Noces de Cana

P. Elias Adess

Chers Frères et sœurs

« En ce début de Carême, ces paroles,“convertissez-vous et croyez en l’Évangile” sont adressées à chacun de nous.

Dans l’évangile d’aujourd’hui (cf. Jn 2, 1-11), le récit témoigne du premier miracle de Jésus. Le premier de ces signes prodigieux s’est déroulé dans le village de Cana, en Galilée, lors d’une fête de mariage. Cette fête symbolise les noces de Dieu avec l’humanité. Parce que Jésus, attendu depuis des siècles, réponds aux invitations de son peuple. Jésus comble toujours notre attente. C’est par la sagesse de la Vierge Marie que Jésus intervient et pose ses mains. La vierge Marie est le chemin parfait qui mène à Jésus. Au soir des noces, dans le village de Cana se trouvait Jésus et Marie, invités. Seulement, il manquait de vin ! Il faut se rappeler que le Vin dans la bible représente la joie de la connaissance de Dieu, c’est la Parole de Dieu !

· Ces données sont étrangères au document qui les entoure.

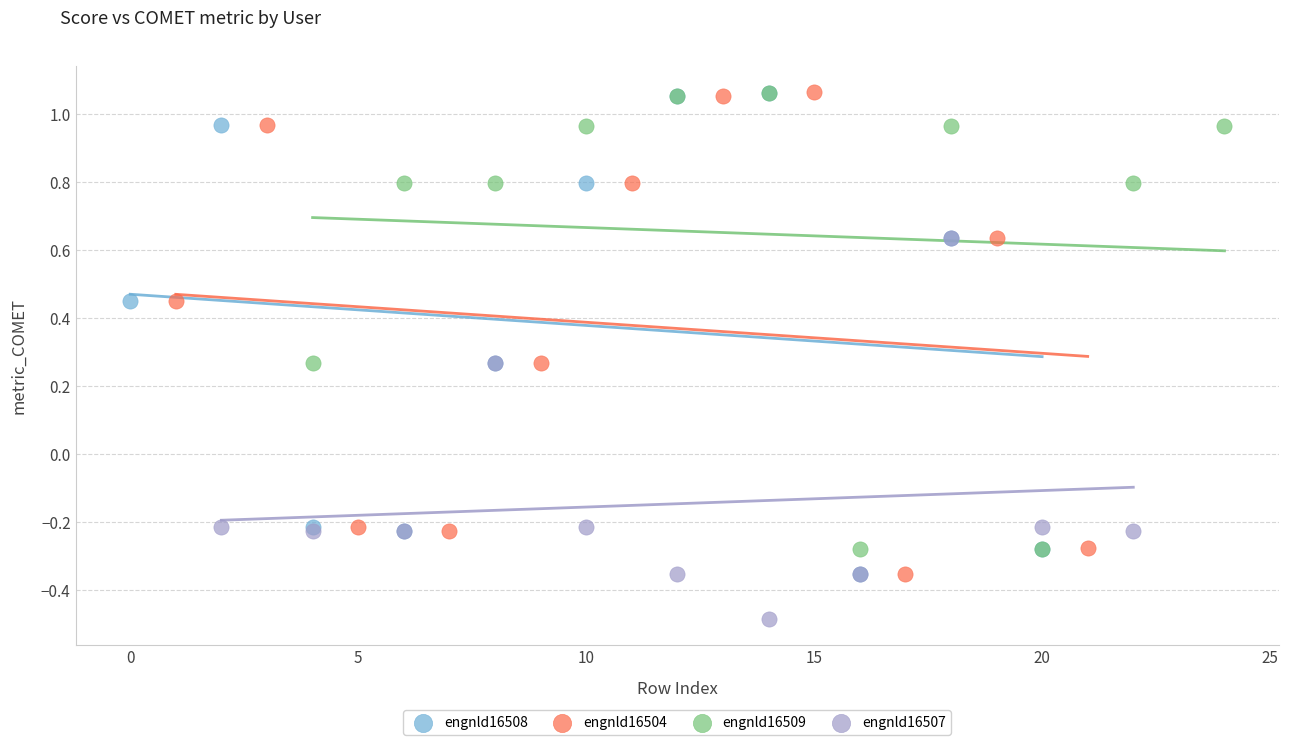

Which series contains the lowest Y value?

engnld16507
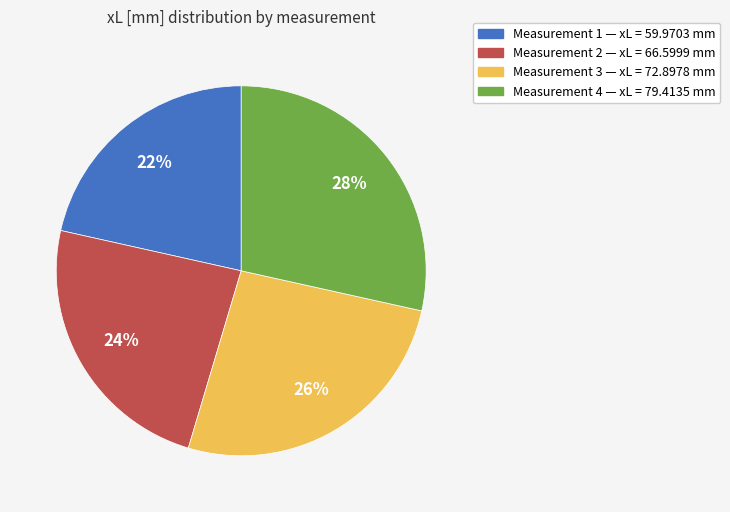

Is there any slice that represents more than half of the pie?

No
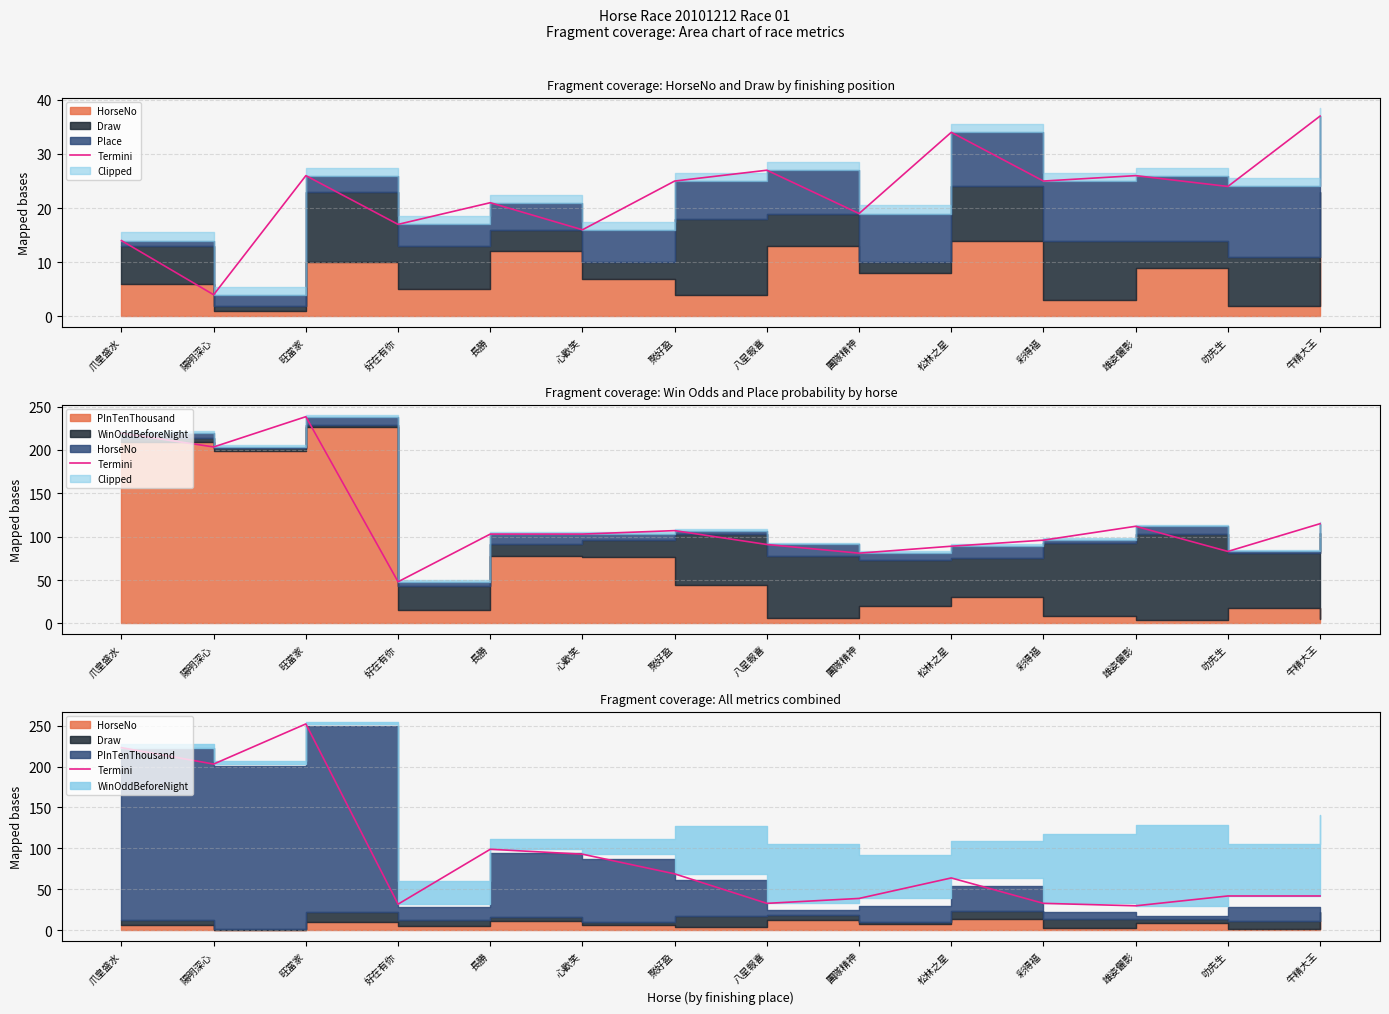

Rank the categories by value from lowest to highest.

雄姿儷影, 好在有你, 八星報喜, 彩得福, 團隊精神, 叻先生, 牛精大王, 松林之星, 聚好盈, 心歡笑, 長勝, 陽明深心, 爪皇盛水, 旺當家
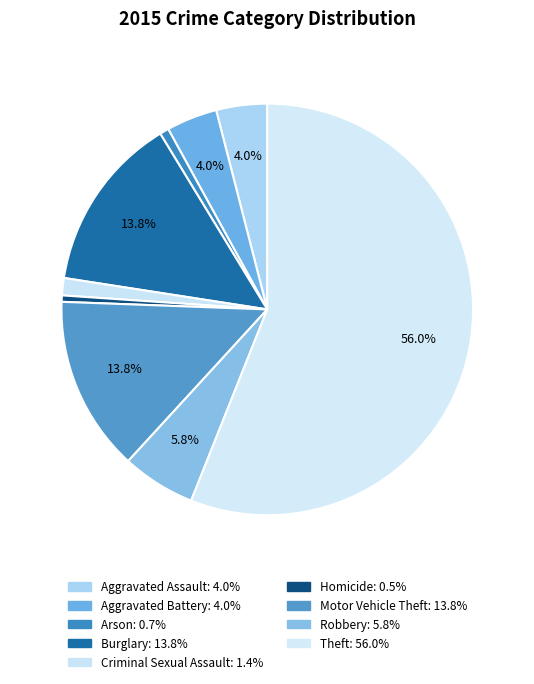

Count the number of slices in the pie.

9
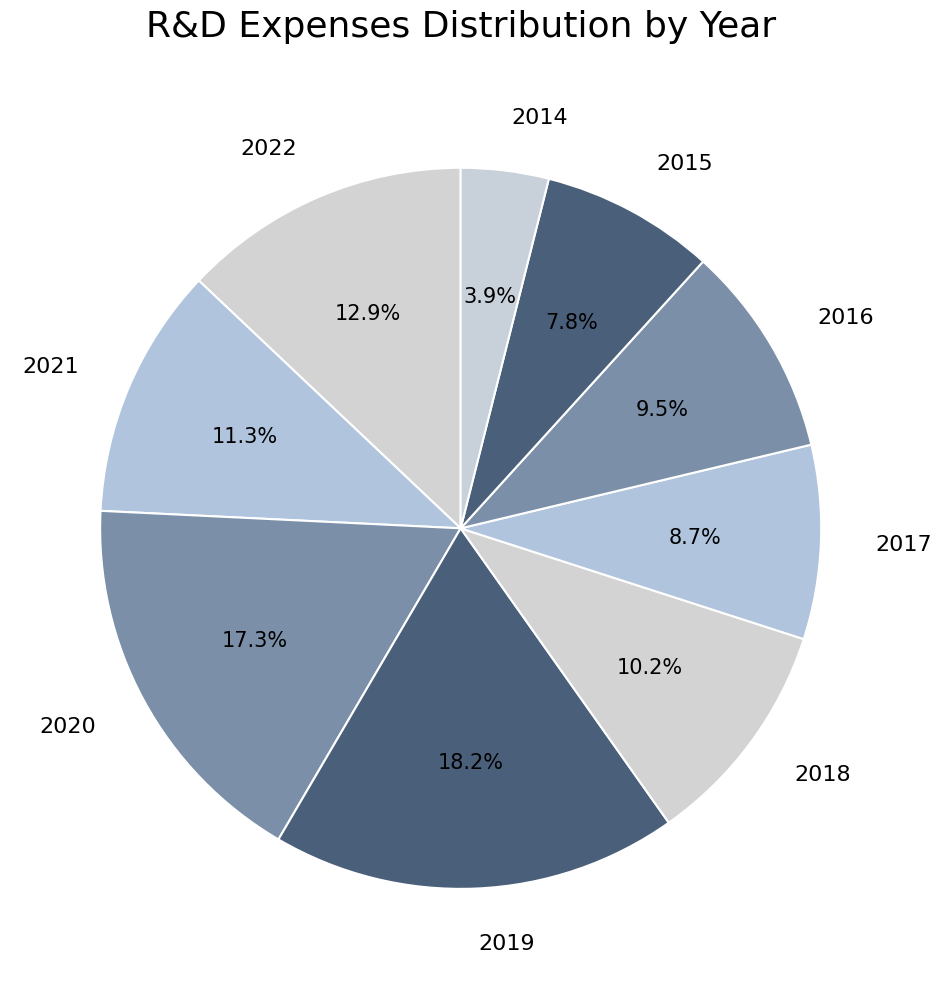

True or false: 2022 accounts for 4% of the total.

False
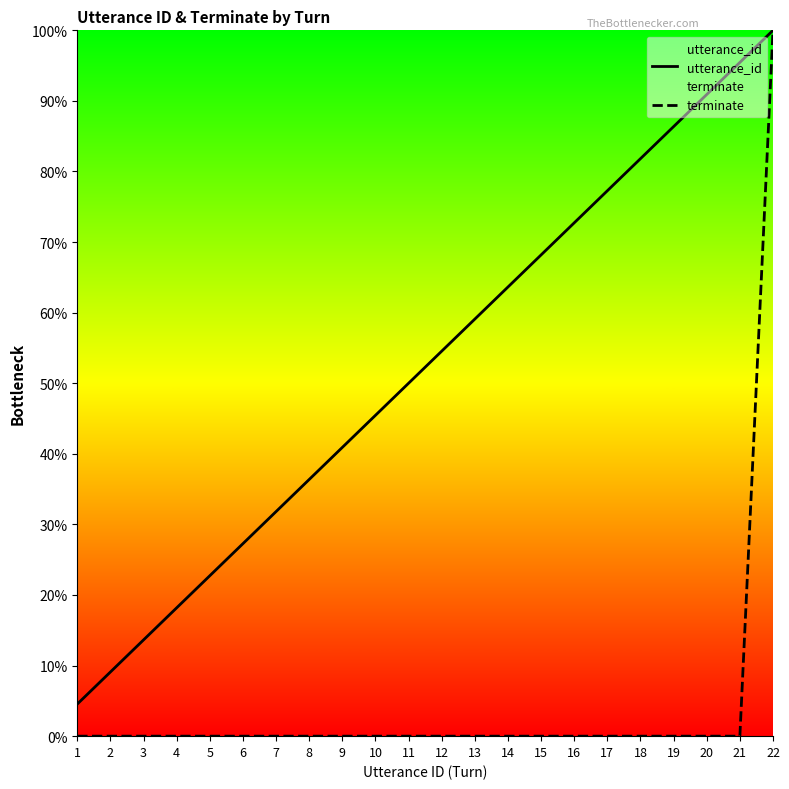

Between 6 and 7, which series saw the biggest shift?

utterance_id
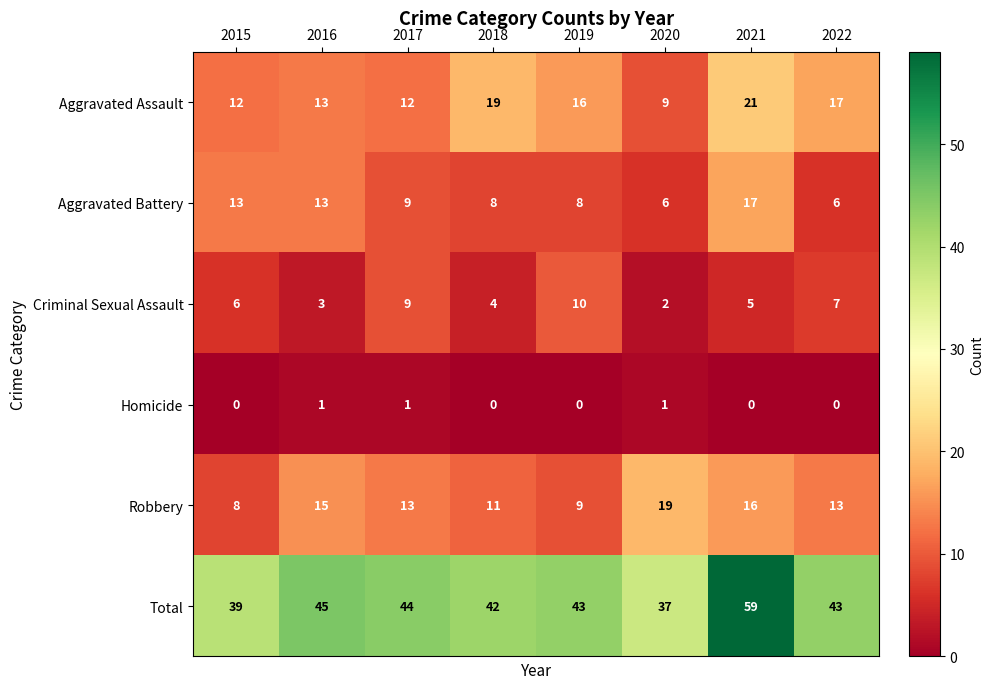

Is it true that Homicide equals 1 at 2020?

True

Tout le mystère du signe de Cana est fondé sur la présence de cet époux divin qui commence à se révéler. Jésus se manifeste comme l’époux du peuple de Dieu, annoncé par les prophètes, et nous révèle la profondeur de la relation qui nous unit à Lui : c’est une nouvelle Alliance d’amour.

Et Marie est là pour prier son fils, et nous affirme : « Tout ce qu’il vous dira, faites-le ». Ces mots sont un héritage précieux que notre Mère nous a laissé. Et effectivement, à Cana, les serviteurs obéissent. Servir le Seigneur signifie écouter et mettre sa parole en pratique. C’est la recommandation simple et essentielle de la Mère de Jésus, c’est le programme de vie du chrétien.

Je voudrais souligner une expérience que beaucoup d’entre nous avons faites dans notre vie. Lorsque nous sommes dans des situations difficiles, quand surgissent des problèmes que nous ne savons pas résoudre, lorsque nous sentons si souvent de l’anxiété et de l’angoisse, lorsque la joie manque, dirigeons-nous vers Marie et disons : « Nous n’avons plus de vin. Le vin est fini : regarde comment je suis, regarde mon cœur, regarde mon âme ». Et elle ira voir Jésus pour lui dire : « Regarde celui-là, regarde celle-la ». Et puis, elle reviendra vers nous et elle nous dira : « Tout ce qu’il vous dira faites-le ».

Pour chacun de nous, puiser à la jarre équivaut à faire confiance à la Parole et aux sacrements pour faire l’expérience de la grâce de Dieu dans notre vie. Alors nous aussi, comme le maître de la table qui a goûté l’eau transformée en vin, nous pouvons nous exclamer : « Tu as gardé le bon vin jusqu’à présent » Jésus nous surprend toujours. Parlons à la Mère pour qu’elle parle à son Fils, et Il nous surprendra.

Je voudrais partager avec vous un beau texte de St Ephrem à propos de ce miracle :

 » Bienheureuse es-tu illustre cité de cana

Chez toi, le premier – né a préfiguré le sacrement nouveau, au cours du repas , il a préfiguré son sang. Les sacrements célestes constituent l’union nuptiale car lorsque nous mangeons son Corps et nous buvons son sang , lui est en nous , et nous en lui  »

Que la Sainte Vierge nous aide à répondre à sa parole : « Tout ce qu’il vous dira, faites-le », afin que nous puissions nous ouvrir pleinement à Jésus, en reconnaissant dans la vie quotidienne les signes de sa présence vivifiante.